Collection entries:
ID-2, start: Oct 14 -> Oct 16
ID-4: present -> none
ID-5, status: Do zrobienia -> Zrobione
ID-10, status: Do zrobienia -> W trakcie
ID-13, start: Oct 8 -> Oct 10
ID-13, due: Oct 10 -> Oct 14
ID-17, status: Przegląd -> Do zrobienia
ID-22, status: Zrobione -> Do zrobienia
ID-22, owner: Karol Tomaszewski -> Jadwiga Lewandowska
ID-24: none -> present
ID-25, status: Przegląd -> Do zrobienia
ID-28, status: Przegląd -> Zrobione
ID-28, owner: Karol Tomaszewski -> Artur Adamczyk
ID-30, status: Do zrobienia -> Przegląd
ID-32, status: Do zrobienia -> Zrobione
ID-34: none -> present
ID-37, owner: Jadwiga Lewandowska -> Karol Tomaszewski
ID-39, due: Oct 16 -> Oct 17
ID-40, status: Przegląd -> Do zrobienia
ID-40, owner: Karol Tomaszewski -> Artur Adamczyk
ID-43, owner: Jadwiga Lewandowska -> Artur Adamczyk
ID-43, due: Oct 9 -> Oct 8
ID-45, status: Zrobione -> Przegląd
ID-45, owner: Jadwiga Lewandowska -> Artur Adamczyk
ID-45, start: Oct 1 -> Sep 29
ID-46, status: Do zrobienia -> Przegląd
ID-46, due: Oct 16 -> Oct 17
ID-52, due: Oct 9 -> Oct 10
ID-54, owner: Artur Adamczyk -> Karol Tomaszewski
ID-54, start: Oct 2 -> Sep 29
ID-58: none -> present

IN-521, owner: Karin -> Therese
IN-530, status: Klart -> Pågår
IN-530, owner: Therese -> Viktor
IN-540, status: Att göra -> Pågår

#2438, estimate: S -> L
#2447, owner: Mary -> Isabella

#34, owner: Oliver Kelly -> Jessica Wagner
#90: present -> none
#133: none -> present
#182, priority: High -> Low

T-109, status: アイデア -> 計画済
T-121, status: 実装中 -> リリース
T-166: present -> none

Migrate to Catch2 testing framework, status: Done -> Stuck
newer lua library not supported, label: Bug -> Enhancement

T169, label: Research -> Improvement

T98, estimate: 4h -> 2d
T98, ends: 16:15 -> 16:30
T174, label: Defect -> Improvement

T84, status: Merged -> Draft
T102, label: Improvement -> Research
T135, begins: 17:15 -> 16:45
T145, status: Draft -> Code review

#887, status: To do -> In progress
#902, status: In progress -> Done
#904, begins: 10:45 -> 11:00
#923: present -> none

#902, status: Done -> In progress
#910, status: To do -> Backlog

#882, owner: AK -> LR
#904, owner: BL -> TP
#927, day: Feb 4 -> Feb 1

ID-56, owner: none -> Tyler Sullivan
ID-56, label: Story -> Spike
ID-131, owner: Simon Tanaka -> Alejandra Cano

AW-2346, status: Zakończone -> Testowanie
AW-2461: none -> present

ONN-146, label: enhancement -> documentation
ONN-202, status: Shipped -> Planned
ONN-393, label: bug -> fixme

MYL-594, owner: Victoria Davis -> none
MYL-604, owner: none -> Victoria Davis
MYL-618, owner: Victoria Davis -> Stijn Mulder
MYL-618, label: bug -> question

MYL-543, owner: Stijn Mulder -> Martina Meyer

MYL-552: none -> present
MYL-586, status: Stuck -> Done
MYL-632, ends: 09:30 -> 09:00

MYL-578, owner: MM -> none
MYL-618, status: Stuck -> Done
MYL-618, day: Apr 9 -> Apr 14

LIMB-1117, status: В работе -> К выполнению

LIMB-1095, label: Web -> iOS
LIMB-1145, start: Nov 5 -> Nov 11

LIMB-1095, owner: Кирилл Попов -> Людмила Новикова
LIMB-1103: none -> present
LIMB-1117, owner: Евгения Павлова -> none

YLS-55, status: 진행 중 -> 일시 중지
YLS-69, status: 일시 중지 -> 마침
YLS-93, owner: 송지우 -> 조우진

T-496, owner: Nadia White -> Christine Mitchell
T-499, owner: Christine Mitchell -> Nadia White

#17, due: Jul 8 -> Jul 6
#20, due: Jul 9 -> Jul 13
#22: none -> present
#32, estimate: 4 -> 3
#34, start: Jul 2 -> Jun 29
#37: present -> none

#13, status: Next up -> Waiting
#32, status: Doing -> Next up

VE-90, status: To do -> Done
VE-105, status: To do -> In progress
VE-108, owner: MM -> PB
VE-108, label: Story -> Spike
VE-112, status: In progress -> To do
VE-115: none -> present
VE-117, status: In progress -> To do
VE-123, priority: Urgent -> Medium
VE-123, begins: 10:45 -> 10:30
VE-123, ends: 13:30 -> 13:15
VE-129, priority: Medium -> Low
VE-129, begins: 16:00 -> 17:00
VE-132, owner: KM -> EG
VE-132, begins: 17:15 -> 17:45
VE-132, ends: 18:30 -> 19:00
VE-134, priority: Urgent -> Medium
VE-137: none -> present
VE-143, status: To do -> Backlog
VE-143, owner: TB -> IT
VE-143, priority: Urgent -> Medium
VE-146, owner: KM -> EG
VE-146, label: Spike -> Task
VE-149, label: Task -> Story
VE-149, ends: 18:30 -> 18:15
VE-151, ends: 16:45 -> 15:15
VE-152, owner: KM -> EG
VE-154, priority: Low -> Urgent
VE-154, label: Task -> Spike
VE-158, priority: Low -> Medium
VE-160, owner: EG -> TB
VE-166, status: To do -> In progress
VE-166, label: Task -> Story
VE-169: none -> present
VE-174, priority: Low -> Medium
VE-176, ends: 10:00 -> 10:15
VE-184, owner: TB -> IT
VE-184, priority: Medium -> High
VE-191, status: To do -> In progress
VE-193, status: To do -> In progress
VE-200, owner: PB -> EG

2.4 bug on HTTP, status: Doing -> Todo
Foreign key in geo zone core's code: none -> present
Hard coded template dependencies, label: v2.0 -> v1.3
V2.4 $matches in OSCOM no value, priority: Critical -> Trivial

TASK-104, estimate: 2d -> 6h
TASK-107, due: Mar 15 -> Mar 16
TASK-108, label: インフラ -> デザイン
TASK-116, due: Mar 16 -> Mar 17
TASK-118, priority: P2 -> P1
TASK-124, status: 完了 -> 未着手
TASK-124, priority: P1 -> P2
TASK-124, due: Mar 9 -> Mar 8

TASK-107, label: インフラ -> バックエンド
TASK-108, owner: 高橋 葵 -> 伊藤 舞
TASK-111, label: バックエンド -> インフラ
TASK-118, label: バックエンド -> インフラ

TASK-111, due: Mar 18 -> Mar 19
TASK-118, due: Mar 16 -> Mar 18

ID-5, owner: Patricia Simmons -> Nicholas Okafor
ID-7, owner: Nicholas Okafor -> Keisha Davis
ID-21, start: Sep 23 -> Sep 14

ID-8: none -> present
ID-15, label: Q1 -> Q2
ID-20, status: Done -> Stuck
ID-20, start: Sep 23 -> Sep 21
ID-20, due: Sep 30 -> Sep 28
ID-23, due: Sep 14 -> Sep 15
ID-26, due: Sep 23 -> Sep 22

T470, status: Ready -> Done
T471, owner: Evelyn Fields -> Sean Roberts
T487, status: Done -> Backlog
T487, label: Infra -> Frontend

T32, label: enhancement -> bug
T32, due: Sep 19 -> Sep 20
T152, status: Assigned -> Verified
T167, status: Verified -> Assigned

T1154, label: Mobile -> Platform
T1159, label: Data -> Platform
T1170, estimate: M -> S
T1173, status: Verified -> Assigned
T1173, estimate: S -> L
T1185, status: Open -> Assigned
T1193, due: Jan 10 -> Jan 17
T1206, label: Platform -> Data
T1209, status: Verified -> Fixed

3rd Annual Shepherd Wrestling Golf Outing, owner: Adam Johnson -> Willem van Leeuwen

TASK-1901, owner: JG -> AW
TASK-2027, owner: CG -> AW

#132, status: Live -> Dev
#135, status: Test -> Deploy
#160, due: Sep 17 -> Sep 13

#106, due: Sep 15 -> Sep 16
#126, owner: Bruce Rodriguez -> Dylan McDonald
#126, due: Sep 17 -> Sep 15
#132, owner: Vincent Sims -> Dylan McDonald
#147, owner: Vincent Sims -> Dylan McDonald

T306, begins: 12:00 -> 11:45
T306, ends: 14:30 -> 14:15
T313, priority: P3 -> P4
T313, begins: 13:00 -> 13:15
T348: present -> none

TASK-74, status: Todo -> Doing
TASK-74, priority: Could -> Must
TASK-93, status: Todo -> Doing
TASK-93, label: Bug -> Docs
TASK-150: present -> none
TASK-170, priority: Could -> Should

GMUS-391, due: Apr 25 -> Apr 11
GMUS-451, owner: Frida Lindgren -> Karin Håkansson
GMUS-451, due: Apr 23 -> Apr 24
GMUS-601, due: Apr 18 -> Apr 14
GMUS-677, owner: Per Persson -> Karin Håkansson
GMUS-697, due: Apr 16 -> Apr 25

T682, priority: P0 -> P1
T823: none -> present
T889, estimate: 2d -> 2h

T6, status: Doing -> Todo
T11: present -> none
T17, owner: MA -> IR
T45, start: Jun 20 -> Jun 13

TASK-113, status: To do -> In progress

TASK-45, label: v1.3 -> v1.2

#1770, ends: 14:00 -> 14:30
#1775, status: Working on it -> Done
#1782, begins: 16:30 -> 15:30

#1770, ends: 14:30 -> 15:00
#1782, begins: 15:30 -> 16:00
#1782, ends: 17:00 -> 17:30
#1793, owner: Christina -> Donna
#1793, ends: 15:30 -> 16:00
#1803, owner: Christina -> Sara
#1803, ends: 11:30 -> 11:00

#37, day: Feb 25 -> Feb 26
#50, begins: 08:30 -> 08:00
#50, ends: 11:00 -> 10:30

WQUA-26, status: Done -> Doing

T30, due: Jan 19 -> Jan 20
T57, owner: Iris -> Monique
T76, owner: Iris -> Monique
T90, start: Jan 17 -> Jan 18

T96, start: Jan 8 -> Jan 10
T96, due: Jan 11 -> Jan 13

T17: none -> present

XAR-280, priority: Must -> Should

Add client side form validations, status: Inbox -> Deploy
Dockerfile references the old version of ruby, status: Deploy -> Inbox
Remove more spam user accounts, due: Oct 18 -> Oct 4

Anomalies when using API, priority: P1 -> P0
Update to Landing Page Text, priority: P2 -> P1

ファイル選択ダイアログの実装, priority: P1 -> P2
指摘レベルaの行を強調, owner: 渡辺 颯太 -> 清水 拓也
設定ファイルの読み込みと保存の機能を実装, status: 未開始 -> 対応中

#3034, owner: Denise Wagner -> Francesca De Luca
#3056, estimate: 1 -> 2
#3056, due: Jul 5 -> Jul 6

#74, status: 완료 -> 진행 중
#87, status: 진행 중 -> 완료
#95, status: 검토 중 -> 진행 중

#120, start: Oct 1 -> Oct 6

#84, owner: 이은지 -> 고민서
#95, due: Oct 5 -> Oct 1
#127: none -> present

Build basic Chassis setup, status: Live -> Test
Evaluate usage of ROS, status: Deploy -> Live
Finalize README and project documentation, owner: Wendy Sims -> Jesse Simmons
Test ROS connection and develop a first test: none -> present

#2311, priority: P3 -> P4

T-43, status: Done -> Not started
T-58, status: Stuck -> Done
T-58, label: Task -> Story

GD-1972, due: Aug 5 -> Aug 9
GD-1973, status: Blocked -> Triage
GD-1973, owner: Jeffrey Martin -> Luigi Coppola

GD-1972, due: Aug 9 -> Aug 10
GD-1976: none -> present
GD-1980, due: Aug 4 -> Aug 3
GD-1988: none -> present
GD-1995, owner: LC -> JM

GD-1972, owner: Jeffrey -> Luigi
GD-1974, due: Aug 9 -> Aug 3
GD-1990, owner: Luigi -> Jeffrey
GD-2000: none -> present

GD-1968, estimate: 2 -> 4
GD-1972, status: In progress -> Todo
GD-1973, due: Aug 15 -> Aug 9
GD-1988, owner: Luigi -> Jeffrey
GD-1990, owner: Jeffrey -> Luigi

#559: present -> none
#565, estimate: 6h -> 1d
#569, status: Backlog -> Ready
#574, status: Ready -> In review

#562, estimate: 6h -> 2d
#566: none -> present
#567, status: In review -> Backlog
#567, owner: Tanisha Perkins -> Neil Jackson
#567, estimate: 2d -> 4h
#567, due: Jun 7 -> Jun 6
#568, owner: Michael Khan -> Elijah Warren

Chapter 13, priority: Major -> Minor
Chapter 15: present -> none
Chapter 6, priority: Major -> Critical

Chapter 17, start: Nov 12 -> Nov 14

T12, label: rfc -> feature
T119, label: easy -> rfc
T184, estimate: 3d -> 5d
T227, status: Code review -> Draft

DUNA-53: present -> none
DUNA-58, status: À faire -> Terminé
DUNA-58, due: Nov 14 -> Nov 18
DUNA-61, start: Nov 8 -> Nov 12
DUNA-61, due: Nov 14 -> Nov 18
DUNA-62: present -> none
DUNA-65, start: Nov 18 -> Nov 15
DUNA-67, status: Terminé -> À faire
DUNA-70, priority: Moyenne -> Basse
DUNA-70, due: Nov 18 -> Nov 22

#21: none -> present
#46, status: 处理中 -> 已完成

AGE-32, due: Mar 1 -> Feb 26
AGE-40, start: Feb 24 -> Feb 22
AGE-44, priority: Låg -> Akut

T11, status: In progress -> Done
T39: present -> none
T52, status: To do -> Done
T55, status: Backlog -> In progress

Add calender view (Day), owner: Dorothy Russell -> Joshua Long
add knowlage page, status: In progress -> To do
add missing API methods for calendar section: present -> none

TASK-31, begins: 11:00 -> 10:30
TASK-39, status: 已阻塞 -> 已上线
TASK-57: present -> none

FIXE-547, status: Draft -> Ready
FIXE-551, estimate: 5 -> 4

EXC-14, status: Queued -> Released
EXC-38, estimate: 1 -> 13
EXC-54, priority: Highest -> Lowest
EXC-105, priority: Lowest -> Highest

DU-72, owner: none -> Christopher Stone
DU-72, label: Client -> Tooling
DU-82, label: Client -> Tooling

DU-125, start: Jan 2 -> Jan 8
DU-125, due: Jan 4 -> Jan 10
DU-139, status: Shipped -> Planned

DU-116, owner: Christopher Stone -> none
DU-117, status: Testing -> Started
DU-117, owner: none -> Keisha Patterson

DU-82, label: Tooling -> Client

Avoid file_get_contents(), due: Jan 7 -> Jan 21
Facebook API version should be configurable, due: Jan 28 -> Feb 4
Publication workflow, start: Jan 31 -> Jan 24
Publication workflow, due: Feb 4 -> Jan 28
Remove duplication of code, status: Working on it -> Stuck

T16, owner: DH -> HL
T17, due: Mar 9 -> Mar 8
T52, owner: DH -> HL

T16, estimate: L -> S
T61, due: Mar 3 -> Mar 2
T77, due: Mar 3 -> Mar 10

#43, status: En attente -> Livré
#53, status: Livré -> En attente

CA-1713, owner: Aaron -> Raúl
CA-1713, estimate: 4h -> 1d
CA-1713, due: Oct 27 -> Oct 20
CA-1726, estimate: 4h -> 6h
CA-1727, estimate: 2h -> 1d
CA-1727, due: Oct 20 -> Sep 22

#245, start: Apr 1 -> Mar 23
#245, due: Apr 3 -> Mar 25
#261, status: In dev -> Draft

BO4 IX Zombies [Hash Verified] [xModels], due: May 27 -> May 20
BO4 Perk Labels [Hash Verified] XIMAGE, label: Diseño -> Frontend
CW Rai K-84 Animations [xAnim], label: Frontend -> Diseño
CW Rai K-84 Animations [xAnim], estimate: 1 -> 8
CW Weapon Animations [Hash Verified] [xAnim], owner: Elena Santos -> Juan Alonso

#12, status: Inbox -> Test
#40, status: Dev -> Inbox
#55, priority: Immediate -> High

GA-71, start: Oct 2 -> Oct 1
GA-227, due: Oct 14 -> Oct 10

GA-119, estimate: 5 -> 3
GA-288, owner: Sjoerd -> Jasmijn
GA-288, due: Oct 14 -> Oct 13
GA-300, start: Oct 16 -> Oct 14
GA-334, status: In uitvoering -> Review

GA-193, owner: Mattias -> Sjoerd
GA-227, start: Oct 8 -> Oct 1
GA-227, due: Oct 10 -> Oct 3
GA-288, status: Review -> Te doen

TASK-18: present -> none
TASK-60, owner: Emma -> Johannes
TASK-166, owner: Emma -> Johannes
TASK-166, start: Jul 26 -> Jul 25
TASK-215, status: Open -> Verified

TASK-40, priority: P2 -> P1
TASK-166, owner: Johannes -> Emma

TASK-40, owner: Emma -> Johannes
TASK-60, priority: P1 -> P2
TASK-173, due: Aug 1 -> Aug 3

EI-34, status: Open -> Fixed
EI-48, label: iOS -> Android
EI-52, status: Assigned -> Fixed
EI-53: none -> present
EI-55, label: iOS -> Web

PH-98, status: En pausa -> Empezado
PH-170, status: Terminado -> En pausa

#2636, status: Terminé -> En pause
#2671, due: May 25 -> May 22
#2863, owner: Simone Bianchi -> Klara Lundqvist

- Required action:
Each line above from the one with "VE-108, label: Story -> Spike" up to and including the one with "VE-134, priority: Urgent -> Medium" must be set down exactly, and no line outside that span may appear.

- Problem solution:
VE-108, label: Story -> Spike
VE-112, status: In progress -> To do
VE-115: none -> present
VE-117, status: In progress -> To do
VE-123, priority: Urgent -> Medium
VE-123, begins: 10:45 -> 10:30
VE-123, ends: 13:30 -> 13:15
VE-129, priority: Medium -> Low
VE-129, begins: 16:00 -> 17:00
VE-132, owner: KM -> EG
VE-132, begins: 17:15 -> 17:45
VE-132, ends: 18:30 -> 19:00
VE-134, priority: Urgent -> Medium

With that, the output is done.